In the eight team conferences each team will play the other members of their conference five or six times on a rotating basis. They will then play the other teams in the NHL twice, one home and one away.

The playoffs will have a much different feel as well.  It will be very similar to the pre 1993 NHL;  The top four teams in each conference qualify for the postseason.  They will be seeded 1-4 based on points.  #1 will play #4 with home ice advantage, and #2 will play #3 with the same luxury.  

After the first round the winners will play for a chance to advance to the “final four”, with the higher seed enjoying a home ice advantage.

Sounds simple enough, right? Right?

Well, with every new implementation there are bound to be pros and cons.  This new alignment plan is no different.  It wouldn’t be an orange and black pack article without some opinion, so here it goes.

I like it. Hands down I do.  It hearkens back to the days when men were men and hooking was…well, it was never called.  This new alignment takes me back to when I was a kid and I rooted for the Wales conference to beat the Campbell conference in the All-Star game. 

Look up at the rafters next time you're at the Wells Fargo Center. See all those Patrick division banners?

Yeah, that’s what they were from.

Now as much as I would LOVE to see the conferences named the Patrick, Adams, Smythe, and Norris conferences, I just don’t see it happening. Then again, the NHL did give us the Jets back, so who knows? I think we can all agree, anything is better than Conferences A, B, C, and D. 


My guess? They go with some newer updated conference names. Maybe the Howe, Orr, Gretzky, and Lemieux conferences.  My opinion? Not sure how I would feel with the Flyers playing in the Mario Lemieux conference. But that is neither here nor there.

One thing is for absolute certain; this new alignment plan will galvanize the rivalries contained. The Flyers will play the Penguins, Capitals, Rangers, Islanders, Devils, and Hurricanes 6 times a year, and then faceoff with one of them in the first and second rounds of the playoffs.  Talk about animosity building up.  This should bring about some very exciting conference playoffs.  Imagine facing the Rangers every year in the playoffs, it could conceivably happen.  As if we didn’t hate them enough already this just fuels the fire.  The other thing I like is we now have the opportunity to face every other team in the NHL at home.  It gives fans an opportunity to see some of the premier players in the NHL live and up close. 

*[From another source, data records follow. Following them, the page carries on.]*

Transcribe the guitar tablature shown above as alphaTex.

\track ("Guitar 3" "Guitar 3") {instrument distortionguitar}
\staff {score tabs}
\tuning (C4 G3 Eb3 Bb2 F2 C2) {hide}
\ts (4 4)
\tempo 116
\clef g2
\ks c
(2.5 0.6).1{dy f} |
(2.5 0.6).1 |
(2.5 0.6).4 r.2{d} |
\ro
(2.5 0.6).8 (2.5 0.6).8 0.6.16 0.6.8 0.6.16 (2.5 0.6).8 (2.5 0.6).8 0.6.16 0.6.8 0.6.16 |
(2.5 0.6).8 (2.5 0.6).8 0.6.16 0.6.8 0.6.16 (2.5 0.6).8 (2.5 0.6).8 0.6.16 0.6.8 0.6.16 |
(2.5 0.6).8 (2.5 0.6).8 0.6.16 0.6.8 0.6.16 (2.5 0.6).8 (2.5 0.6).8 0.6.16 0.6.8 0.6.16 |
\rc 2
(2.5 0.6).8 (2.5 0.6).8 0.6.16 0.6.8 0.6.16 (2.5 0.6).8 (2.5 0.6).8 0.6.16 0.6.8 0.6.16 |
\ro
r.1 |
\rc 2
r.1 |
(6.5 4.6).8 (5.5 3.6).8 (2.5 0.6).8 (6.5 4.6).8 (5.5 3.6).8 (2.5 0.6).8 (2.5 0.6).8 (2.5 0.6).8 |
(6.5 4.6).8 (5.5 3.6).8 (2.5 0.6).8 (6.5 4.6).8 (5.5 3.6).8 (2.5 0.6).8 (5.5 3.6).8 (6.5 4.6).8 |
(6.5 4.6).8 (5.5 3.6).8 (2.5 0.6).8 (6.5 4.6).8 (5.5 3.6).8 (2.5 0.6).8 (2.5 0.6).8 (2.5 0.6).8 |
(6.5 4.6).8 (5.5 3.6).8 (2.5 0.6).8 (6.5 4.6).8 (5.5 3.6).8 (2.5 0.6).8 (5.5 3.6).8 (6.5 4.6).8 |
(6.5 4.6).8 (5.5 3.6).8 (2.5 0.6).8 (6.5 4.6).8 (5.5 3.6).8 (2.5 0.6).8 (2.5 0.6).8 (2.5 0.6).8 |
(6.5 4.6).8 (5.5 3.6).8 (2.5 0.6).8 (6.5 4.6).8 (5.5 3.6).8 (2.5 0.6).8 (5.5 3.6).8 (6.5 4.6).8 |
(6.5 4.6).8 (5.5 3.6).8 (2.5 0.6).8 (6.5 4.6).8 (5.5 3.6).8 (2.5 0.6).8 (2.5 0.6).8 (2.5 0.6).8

On the flip side you will always have your drawbacks.  Some of the Flyers other rivals, i.e. the Bruins, Canadiens, Sabres, and Lightning will now only be faced twice a season as opposed to the four times now. Another complaint I have been hearing a lot is playing tougher opponents in the first round of the playoffs.  Think about it. If the playoffs from Conference D had the Rangers, Penguins, and Capitals, the Flyers would face one of them in the first round.  

Pretty tough.  

But I look at it this way, If you want to be the best, you have to beat the best.  It makes the playoffs that much more exciting.  Another con for our Philly boys will be a slightly increased travel schedule.  Heading west will be a more common occurrence in the new NHL.  From what I have read from Gary Bettman, the travel will be accommodated with more focus on scheduling days between travel games.  So I don’t think it will factor into the play too much.  No, Vancouver, travel is NOT an excuse for no Cups ever. But I digress.

Overall, I think that this is a very exciting step for the NHL. It will give an “old school” flare to the new NHL.  Especially if the NHL decides to use the antique names for the conferences.  I, for one, hope the NHL decides to give the original fans, who have stuck by them through thick and thin, something to be excited about.  

The fact remains that this is radical for the NHL.  Nobody likes change at first.  Trust me when I say, that you will not be disappointed once this plan gets underway.  Oh, and don’t forget to start building up your hate for the Capitals and Hurricanes now.  They are a new addition to an already exciting division.  Let’s show them how we roll in the Atlantic. This ain’t the Southeast anymore. Get excited Flyers fans, some great hockey awaits, and this is only the beginning of a new chapter.